Specialties Ob/Gyn
Published Feb 8, 2016
danikrautrn
2 Posts
I am looking for fellow RNs opinions and experiences. I am a travel nurse working in CA. The hospital I work at will give me three cervidil inductions. I have only ever worked in CA and have never had more than two of these type of patients. I feel this is unsafe patient care and it is a definite risk to my license. They put these patients on the antepartum unit until they are active. These patients still need to be continously monitored. At one point I had an "active" labor patient (one of the cervidil patients) plus my other two for a few hours until the change of shift. Even though there were rooms available in L&D. I have spoke to my agency to no avail. This is not the only incident that has happened. One time I had a baby who didn't transition well and the mom was bleeding. I was expected to give meds to mom and provide support to the baby for a few minutes until NICU arrived.
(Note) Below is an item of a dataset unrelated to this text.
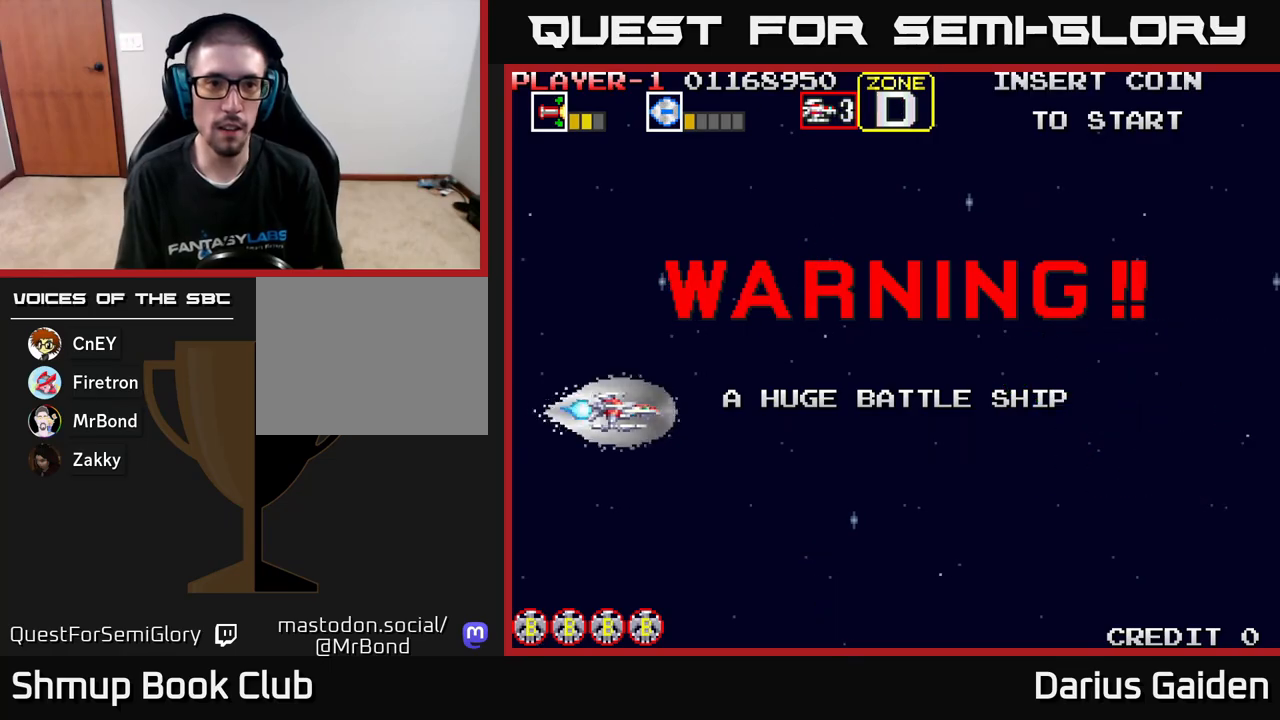
{"buttons": [], "left_stick": "center", "events": []}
I was the only RN in the room until then. Not one person came to help, even though I asked. Of course my priority was the baby, but the mom didn't deserve less care. It has been so frustrating. Has anyone ever had three inductions?
RunBabyRN
3,677 Posts
On our unit, you might have 2 inductions if they're primips or things are moving slowly, but if things get moving, we rearrange assignments based on acuity. Most of us don't have 3 patients unless they're 3 stable pretermers. Are you working outside of CA now? I know standards are different outside of here, and we have some of lowest patient ratios in the US.
Katie71275
947 Posts
I'm in Raleigh and we are one to one. However, we may have 2 inductions, or an induction and an active patient.
I am workng in CA. I only have a CA license and have only ever worked in CA.
Alikatz08
125 Posts
Where I work it's very similar to how RunBaby explained her unit to be like. I have never had 3 inductions at the same time, ugh. I only had 3 patients at the same time once, very briefly until assignments were changed, but they weren't inductions and were stable antes/pre-termers at the time. As we know things can change rapidly in L&D though. If it's an unstable or active patient it's always 1:1 here. The only time we are doubled up is if it's absolutely swamped and two stable patients (including 2 primip inductions). That is too bad that no one is seeming to address this. Keep speaking up.